* AIM OF THE TASK: Could you retype exactly the lines below between the one holding "20 maanden en enkel als de werknemer voltijds" and the one holding "brasilero, de ahí su nombre.", inclusive, leaving out any pictures?

* Records from a collection:

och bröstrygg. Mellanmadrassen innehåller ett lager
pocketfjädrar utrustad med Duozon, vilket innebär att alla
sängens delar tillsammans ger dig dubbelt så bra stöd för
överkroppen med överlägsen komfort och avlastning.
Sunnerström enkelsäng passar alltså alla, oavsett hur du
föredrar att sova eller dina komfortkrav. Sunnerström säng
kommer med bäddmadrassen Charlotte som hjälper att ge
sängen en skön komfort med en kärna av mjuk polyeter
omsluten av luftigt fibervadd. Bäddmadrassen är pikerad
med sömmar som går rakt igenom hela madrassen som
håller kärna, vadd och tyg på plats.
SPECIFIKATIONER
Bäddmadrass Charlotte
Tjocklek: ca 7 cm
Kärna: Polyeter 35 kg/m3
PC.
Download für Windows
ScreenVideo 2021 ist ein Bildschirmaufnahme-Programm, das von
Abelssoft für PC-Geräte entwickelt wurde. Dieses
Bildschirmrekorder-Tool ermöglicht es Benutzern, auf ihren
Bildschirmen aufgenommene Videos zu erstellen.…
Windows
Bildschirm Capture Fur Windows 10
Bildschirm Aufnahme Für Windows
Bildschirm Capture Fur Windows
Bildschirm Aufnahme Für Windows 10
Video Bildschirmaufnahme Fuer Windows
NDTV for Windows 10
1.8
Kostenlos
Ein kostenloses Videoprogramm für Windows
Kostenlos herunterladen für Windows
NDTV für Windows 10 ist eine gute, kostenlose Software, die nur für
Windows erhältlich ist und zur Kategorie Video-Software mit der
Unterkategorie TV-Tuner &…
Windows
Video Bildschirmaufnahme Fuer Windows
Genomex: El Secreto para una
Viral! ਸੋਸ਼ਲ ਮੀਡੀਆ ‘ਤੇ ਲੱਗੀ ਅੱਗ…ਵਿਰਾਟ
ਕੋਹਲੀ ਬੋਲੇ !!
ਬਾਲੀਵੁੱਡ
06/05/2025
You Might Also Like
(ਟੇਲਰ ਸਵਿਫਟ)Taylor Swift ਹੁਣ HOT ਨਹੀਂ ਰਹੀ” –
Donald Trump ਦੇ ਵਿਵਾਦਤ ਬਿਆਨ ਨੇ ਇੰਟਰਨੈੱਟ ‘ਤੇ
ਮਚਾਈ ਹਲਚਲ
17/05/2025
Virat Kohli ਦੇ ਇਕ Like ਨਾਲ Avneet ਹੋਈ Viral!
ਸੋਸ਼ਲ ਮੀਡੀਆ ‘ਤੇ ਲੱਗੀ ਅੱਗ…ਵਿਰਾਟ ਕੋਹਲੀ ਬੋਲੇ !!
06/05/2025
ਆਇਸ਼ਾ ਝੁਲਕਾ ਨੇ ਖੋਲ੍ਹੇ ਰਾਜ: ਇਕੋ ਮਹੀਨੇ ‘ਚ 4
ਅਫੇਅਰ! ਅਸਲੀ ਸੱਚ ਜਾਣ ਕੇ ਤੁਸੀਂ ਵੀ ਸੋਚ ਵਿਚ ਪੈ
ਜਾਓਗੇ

...

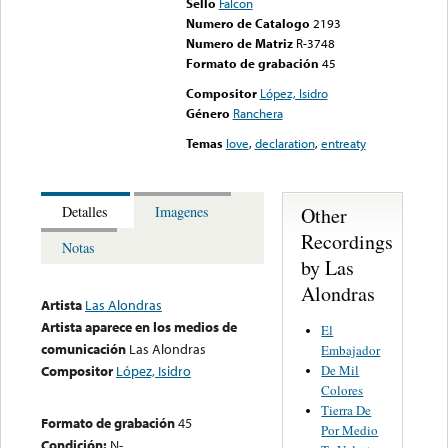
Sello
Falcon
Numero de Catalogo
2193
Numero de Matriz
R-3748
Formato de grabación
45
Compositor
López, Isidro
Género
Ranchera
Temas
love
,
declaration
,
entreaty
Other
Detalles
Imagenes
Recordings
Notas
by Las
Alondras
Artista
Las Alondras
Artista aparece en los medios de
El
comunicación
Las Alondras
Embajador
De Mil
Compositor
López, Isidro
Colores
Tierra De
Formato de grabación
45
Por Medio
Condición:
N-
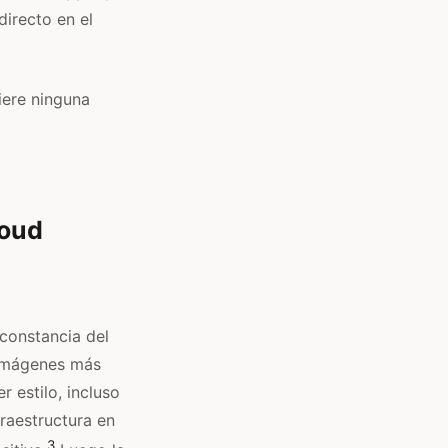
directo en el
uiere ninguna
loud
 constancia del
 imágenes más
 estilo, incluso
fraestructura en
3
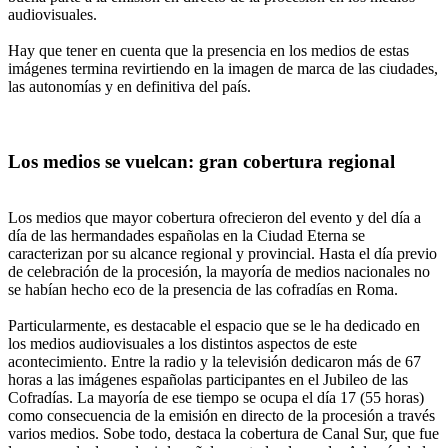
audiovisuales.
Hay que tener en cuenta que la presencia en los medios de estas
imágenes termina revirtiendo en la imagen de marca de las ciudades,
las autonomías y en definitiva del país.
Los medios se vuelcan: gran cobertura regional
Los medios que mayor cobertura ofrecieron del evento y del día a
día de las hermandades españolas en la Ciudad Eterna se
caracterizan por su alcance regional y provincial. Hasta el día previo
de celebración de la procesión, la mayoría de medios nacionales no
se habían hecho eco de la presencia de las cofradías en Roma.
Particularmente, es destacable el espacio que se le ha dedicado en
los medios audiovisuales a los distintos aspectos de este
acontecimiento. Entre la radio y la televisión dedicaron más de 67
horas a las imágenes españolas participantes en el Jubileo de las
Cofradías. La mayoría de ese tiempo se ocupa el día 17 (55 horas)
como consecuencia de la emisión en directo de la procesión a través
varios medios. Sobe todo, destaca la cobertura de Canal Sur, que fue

* * *

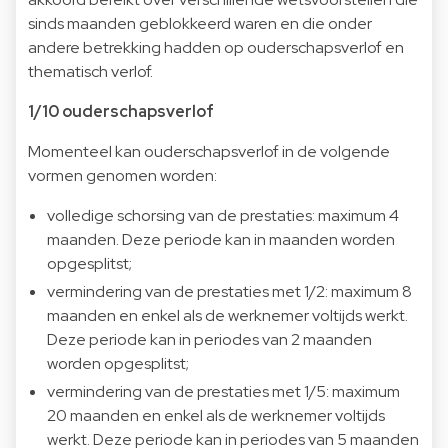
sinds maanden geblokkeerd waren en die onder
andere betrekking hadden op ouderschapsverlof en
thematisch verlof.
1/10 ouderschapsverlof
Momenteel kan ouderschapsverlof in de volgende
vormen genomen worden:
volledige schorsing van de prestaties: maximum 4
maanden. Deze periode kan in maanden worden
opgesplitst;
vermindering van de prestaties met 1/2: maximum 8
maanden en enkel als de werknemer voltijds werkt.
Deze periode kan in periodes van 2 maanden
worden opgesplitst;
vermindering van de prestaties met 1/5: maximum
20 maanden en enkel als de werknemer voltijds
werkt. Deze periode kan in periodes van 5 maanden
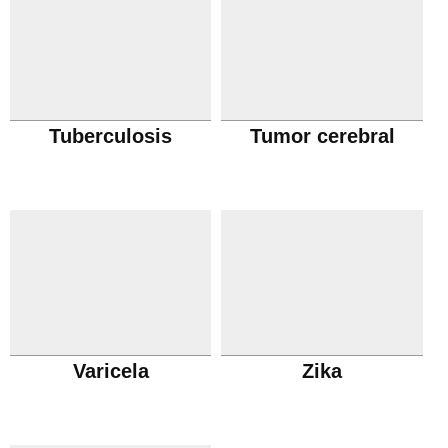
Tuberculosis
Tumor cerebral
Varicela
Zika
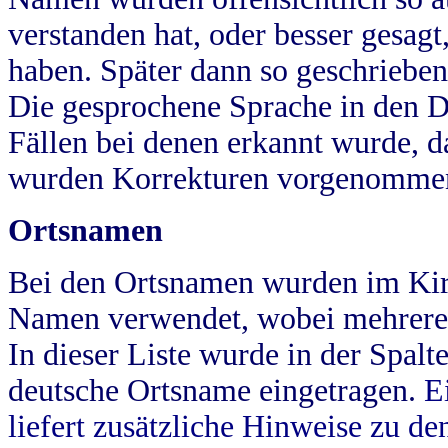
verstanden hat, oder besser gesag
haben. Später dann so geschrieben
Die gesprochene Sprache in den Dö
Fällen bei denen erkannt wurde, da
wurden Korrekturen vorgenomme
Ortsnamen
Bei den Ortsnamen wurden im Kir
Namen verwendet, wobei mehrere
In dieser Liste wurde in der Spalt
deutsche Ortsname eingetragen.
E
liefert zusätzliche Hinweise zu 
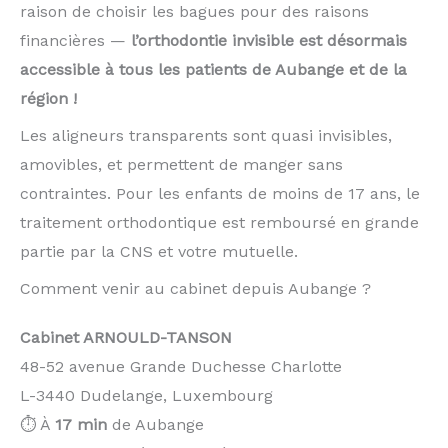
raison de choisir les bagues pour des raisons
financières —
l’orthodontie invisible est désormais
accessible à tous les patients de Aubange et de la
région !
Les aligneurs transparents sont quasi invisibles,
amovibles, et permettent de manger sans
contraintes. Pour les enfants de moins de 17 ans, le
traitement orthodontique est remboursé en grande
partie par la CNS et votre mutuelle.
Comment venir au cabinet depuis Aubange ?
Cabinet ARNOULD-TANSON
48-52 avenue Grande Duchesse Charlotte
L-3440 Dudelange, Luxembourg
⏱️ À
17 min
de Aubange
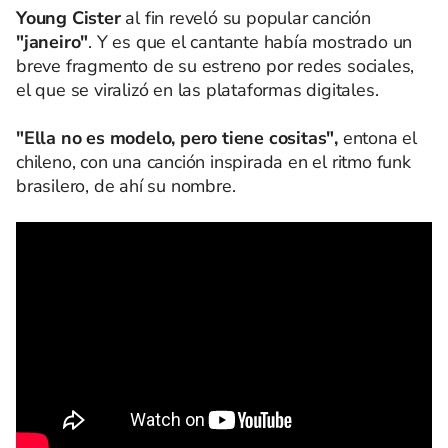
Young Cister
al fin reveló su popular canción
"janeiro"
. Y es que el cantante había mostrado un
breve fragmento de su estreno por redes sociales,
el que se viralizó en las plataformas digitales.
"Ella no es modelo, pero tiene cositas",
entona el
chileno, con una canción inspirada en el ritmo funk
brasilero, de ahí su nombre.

* ANSWER:
20 maanden en enkel als de werknemer voltijds
werkt. Deze periode kan in periodes van 5 maanden
Tuberculosis
Tumor cerebral
Varicela
Zika
verstanden hat, oder besser gesag
haben. Später dann so geschrieben
Die gesprochene Sprache in den Dö
Fällen bei denen erkannt wurde, da
wurden Korrekturen vorgenomme
Ortsnamen
Bei den Ortsnamen wurden im Kir
Namen verwendet, wobei mehrere
In dieser Liste wurde in der Spalt
deutsche Ortsname eingetragen.
E
liefert zusätzliche Hinweise zu 
raison de choisir les bagues pour des raisons
financières —
l’orthodontie invisible est désormais
accessible à tous les patients de Aubange et de la
région !
Les aligneurs transparents sont quasi invisibles,
amovibles, et permettent de manger sans
contraintes. Pour les enfants de moins de 17 ans, le
traitement orthodontique est remboursé en grande
partie par la CNS et votre mutuelle.
Comment venir au cabinet depuis Aubange ?
Cabinet ARNOULD-TANSON
48-52 avenue Grande Duchesse Charlotte
L-3440 Dudelange, Luxembourg
⏱️ À
17 min
de Aubange
Young Cister
al fin reveló su popular canción
"janeiro"
. Y es que el cantante había mostrado un
breve fragmento de su estreno por redes sociales,
el que se viralizó en las plataformas digitales.
"Ella no es modelo, pero tiene cositas",
entona el
chileno, con una canción inspirada en el ritmo funk
brasilero, de ahí su nombre.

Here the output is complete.